▶ **Work task**
Copy out everything from the start of the data down to the line containing "Alguma coisa deu errado. Something", with that line included.
__________________________________________________
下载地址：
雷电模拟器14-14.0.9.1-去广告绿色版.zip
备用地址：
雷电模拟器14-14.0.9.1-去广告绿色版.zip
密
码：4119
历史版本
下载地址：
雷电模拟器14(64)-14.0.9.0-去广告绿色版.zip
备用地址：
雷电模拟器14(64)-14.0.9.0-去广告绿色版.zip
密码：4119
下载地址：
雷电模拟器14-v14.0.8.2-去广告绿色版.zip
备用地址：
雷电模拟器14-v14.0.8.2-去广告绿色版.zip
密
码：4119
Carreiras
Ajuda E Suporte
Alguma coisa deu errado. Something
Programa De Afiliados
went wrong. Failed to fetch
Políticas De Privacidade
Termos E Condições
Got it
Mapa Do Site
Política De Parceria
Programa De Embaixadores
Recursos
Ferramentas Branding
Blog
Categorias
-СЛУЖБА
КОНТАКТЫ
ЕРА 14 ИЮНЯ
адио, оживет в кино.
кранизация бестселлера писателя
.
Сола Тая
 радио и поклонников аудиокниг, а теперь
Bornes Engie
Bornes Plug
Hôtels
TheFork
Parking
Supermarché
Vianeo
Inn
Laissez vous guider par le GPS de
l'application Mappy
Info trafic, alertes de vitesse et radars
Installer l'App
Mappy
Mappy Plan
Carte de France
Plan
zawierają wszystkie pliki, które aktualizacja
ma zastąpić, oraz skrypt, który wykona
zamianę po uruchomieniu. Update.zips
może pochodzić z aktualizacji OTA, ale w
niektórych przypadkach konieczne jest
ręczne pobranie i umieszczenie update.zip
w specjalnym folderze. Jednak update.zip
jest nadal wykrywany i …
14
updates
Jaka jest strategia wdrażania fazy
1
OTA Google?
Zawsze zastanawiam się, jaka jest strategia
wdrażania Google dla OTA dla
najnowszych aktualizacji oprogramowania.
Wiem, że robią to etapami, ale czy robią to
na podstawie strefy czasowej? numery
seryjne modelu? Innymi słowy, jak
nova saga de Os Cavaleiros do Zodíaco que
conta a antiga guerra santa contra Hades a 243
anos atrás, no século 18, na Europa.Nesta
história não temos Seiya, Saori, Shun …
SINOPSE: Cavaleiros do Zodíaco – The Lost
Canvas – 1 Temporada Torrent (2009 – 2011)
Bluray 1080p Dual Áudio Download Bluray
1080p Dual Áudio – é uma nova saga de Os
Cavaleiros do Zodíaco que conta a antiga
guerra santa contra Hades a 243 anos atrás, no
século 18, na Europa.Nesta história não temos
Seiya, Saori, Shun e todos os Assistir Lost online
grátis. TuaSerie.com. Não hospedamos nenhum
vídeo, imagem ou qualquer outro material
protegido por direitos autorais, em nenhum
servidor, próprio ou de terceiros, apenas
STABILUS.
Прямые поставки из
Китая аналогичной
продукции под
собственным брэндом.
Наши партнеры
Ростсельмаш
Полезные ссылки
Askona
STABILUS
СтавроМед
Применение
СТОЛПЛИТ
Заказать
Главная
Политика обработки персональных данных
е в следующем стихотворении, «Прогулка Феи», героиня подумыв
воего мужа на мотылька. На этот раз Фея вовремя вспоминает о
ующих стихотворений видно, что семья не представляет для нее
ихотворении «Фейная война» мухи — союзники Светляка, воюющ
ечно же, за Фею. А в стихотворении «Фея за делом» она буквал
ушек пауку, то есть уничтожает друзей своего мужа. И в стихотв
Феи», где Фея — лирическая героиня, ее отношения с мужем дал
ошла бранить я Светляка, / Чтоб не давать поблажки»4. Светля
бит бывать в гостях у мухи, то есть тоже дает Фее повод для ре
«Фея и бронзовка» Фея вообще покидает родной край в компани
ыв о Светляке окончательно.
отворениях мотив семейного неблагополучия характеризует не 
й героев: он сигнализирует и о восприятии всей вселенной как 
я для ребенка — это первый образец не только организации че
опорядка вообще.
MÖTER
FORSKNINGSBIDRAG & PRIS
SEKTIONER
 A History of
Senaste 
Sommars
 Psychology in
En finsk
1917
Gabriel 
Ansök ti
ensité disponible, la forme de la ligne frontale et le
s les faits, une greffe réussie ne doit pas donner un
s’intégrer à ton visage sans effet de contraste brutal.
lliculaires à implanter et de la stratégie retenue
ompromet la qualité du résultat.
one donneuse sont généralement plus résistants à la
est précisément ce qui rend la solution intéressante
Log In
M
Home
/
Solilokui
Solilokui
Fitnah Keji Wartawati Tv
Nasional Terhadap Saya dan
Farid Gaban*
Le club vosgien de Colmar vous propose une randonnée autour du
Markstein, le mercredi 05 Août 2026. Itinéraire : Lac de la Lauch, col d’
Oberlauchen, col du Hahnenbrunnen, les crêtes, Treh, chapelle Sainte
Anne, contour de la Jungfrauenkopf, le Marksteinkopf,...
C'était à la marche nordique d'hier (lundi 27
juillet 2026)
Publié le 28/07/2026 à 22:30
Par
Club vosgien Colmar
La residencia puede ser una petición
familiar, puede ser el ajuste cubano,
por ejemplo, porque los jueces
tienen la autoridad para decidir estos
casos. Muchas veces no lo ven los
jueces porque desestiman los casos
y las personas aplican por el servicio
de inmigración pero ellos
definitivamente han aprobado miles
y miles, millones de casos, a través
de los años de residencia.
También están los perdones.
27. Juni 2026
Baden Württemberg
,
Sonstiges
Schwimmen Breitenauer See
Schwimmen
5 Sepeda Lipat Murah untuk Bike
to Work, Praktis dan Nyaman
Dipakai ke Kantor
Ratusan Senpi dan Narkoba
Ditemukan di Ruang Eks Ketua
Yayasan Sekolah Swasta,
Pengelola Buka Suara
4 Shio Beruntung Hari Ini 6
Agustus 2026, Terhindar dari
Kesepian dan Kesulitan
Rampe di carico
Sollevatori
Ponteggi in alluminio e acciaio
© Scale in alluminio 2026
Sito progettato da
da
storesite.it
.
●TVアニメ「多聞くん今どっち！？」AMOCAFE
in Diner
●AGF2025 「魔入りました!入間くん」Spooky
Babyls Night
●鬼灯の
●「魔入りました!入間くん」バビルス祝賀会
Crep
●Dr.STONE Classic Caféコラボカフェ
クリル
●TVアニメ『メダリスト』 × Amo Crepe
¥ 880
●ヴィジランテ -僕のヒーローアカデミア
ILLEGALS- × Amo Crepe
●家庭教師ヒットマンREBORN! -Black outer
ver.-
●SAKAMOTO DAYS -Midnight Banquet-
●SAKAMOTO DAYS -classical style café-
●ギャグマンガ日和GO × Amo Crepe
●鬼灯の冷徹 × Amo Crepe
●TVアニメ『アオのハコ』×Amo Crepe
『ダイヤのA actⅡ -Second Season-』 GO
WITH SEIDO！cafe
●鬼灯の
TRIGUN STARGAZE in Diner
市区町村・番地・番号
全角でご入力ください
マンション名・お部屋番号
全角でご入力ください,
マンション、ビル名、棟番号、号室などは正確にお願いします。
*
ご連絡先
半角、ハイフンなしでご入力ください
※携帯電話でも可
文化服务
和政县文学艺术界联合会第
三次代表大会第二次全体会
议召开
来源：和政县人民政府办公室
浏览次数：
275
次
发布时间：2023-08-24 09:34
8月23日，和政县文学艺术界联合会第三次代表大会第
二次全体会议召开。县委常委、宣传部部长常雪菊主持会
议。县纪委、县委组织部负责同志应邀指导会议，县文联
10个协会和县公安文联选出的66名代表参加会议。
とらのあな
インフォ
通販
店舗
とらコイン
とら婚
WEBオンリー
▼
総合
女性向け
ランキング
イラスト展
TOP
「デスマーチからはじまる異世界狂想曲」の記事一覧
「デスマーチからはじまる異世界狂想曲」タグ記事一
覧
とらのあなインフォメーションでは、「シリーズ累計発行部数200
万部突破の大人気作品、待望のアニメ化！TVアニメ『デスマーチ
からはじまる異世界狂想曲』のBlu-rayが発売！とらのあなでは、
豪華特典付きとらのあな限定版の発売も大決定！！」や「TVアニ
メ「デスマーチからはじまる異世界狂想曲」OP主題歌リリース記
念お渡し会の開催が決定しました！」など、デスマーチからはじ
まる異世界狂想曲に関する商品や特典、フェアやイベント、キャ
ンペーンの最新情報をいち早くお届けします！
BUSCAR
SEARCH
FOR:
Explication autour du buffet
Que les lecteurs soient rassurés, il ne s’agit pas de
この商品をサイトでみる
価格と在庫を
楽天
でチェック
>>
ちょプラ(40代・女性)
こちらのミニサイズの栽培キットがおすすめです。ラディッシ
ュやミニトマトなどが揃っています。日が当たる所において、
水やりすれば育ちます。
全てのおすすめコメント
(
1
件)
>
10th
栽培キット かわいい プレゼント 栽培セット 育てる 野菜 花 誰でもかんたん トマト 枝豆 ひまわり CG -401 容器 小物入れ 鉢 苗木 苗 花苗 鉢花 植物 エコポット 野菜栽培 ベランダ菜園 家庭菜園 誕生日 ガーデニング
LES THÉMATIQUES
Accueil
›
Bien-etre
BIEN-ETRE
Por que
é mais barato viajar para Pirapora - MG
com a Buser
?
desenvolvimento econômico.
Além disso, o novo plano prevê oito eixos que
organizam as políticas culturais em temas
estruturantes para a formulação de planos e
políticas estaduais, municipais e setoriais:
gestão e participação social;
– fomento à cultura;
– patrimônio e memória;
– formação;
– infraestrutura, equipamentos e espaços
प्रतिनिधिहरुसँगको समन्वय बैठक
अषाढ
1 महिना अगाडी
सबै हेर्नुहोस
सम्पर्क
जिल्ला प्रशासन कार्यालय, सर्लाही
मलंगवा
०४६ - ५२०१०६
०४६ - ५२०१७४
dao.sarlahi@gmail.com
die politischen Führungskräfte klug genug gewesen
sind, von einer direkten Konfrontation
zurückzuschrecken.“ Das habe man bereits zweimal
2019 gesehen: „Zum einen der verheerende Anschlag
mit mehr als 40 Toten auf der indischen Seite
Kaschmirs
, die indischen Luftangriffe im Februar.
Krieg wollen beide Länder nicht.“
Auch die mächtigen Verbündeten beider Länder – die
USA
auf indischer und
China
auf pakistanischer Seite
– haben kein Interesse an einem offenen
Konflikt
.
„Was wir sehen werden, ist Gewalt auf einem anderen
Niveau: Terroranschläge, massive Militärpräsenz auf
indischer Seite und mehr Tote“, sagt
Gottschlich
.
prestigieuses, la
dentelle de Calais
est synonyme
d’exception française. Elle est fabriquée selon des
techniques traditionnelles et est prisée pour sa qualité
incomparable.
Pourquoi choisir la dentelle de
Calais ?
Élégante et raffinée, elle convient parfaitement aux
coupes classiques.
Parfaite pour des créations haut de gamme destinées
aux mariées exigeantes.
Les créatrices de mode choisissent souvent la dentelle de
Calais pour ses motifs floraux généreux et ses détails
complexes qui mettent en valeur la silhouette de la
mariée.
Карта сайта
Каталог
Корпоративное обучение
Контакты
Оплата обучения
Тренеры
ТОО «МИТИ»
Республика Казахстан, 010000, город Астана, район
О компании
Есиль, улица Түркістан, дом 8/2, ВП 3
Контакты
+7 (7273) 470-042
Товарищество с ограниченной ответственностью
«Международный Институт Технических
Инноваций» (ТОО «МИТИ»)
__________________________________________________
▶ **Answer to the problem**
下载地址：
雷电模拟器14-14.0.9.1-去广告绿色版.zip
备用地址：
雷电模拟器14-14.0.9.1-去广告绿色版.zip
密
码：4119
历史版本
下载地址：
雷电模拟器14(64)-14.0.9.0-去广告绿色版.zip
备用地址：
雷电模拟器14(64)-14.0.9.0-去广告绿色版.zip
密码：4119
下载地址：
雷电模拟器14-v14.0.8.2-去广告绿色版.zip
备用地址：
雷电模拟器14-v14.0.8.2-去广告绿色版.zip
密
码：4119
Carreiras
Ajuda E Suporte
Alguma coisa deu errado. Something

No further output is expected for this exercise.